Сама же техника и ее инструменты (орудия труда) становятся или уже стали нашим миром, средой, данностью. И мы уже иначе мыслим жизнь: «Техника окружает нас как сплошной кокон без просветов, делающий природу (по нашей первой непосредственной оценке) совершенно бесполезной, покорной, вторичной, малозначительной. Что имеет значение – так это техника. Природа оказалась демонтирована, дезинтегрирована науками и техникой: техника составила целостную среду обитания, внутри которой человек живет, чувствует, мыслит, приобретает опыт… Именно техника есть теперь “данность” без всяких определений: тут нет надобности ни в смысле, ни в ценности, она навязывает себя просто тем, что существует»280.
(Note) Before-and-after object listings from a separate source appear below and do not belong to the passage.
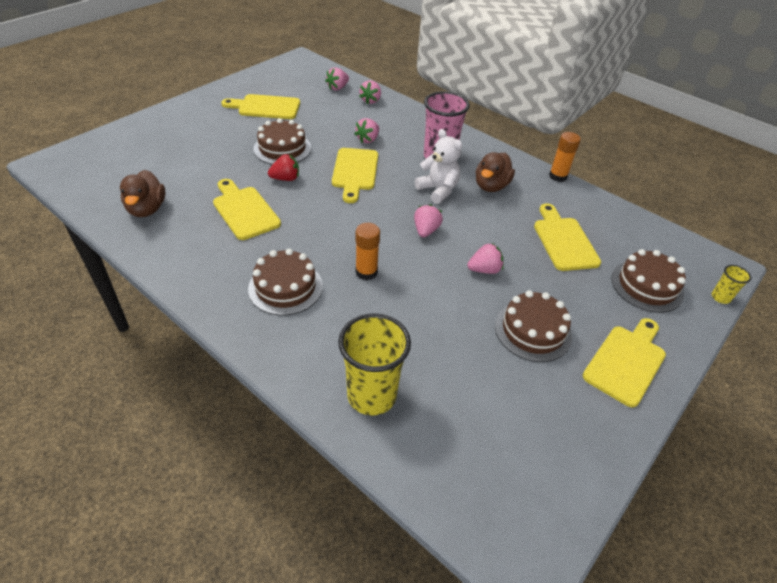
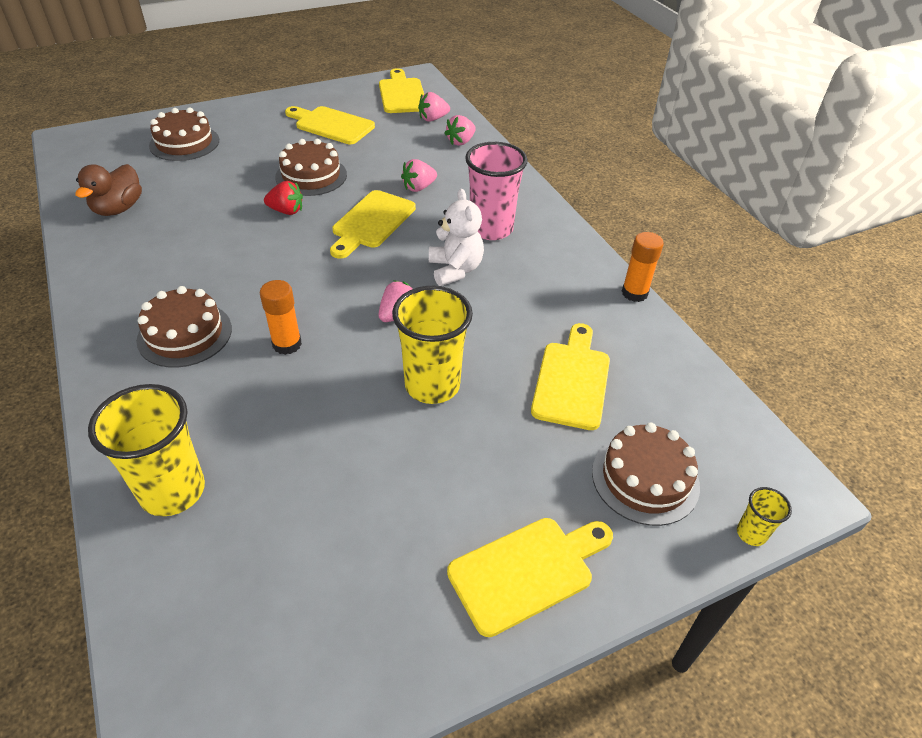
camera: 25 degrees right, 0 degrees up
yellow cutting board [213,179,281,240] -> yellow cutting board moved to [379,68,424,113]
pink strawberry [467,243,504,274] -> yellow cup [392,286,473,404]
brown duck [476,152,515,192] -> none
brown cake [495,290,572,362] -> brown cake moved to [149,107,219,161]

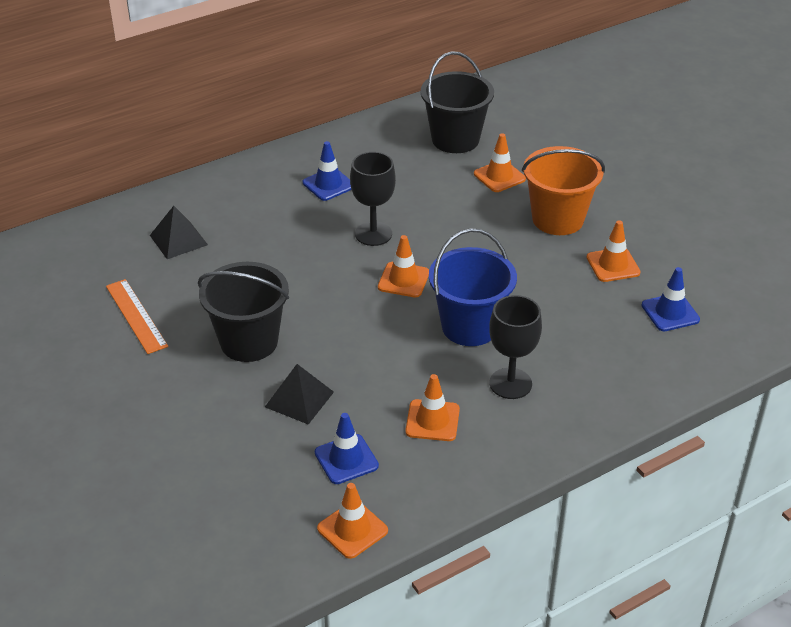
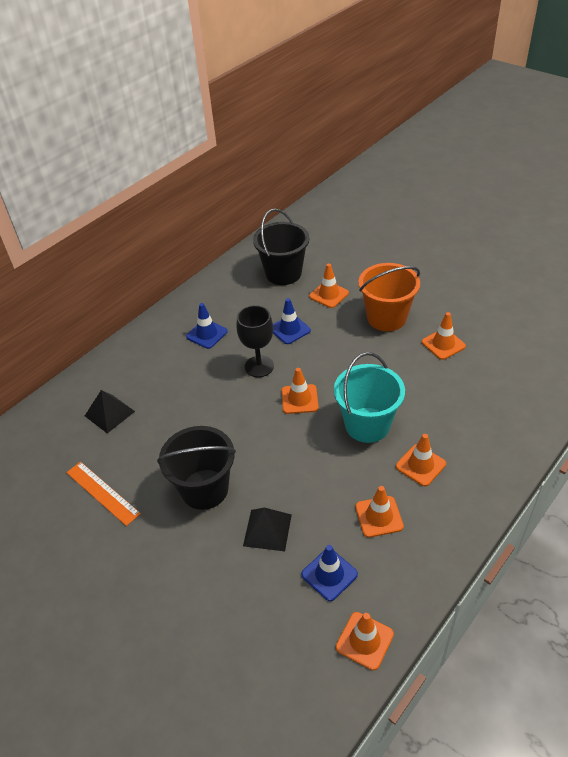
camera: 15 degrees left, 5 degrees up
blue bucket [429,228,517,346] -> turquoise bucket [334,352,405,443]
black goblet [489,295,542,399] -> orange traffic cone [396,434,446,486]
blue traffic cone [642,267,700,331] -> blue traffic cone moved to [273,298,311,344]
Словно уже не Бог наделяет человека идеями, творческими способностями, вдохновеньем – техника взяла на себя эти функции, техника становится Богом, как бы страшно это ни звучало.
Ж. Эллюль говорит о технике как о факторе порабощения человека. Втянутый в круговорот жизнетехнической реальности, попавший в плен техники, порабощенный техникой, человек ждет освобождения опять же от техники, хотя и в новом воплощении, но не утратившей своей сущности.
Человечеству нечего ждать от этого преображения техники: «Вплоть до 1970-х годов техника была монолитной силой, ориентированной лишь в одном направлении. Она была действительно системой и имела только одну мыслимую цель – рост во всех направлениях, развертывание мощностей, производства и т. д., хотя некоторые наблюдатели начинали уже ставить под сомнение этот рост. Сегодня автоматизация и информатизация способны мало-помалу сменить ориентацию техники. Сама по себе техническая мутация, информатизация техники, не вызовет никакого изменения в положении пролетариата, неимущих масс, не принесет никакого освобождения человека, если не будет решимости, сознательного выбора, воли, способной использовать технику в этом направлении. Назовем ее политической волей. Беда в том, что политика, какою мы ее видим сегодня, совершенно не в состоянии справиться с техникой и сама ею полностью детерминирована»281.
Техника создает новый мир, новую среду обитания, овладевает творческими возможностями человека. И человек покоряется этому технизированному миру, становится его рабом. Он уже ничего не может изменить, опираясь на знания и опыт прошлого и настоящего: все это сформировано техникой и не может быть направлено против нее.
Освобождение человечества от технического рабства возможно, согласно Эллюлю, лишь при условии революции. Философ даже намечает план кардинальных изменений, среди которых
Эллюль считает, что «прогресс измеряется отныне не возрастанием числа произведенных ценностей, а количеством сэкономленного человеческого времени. Отныне необходимо не рассчитываться за труд заработной платой, а равномерно распределять между всеми членами общества (независимо от того, работают они или нет) ежегодный национальный продукт – богатство, производимое за год автоматизированными и информатизированными заводами»283.
Эти идеи входят в число основных постулатов политико-технической революции, способной освободить человека от власти техники и труда как средства порабощения.
Эллюль уточняет, что освобождение от рабства в техническом мире неизбежно предполагает постановку и попытку решения вопросов о смысле жизни и новой культуре, о такой системе организации, которая не была бы ни принудительной, ни анархической, открывая поле для нового размаха творческих способностей284.
Рассуждения Эллюля созвучны высказываниям американского социолога Уильяма Самнера (1840–1910), представителя социалдарвинизма. Самнер выступал как оппонент социалистов, а Эллюль ратует за социалистические трансформации. Полемизируя с социалистами, Самнер утверждает, что неравенство является естественным условием развития общества и в принципе неискоренимо: «Нужно понять, что мы не имеем других альтернатив, кроме как: свобода, неравенство, выживание сильнейших и несвобода, равенство, выживание самых слабых. Первая ведет к развитию общества, последняя – к его кризису»285.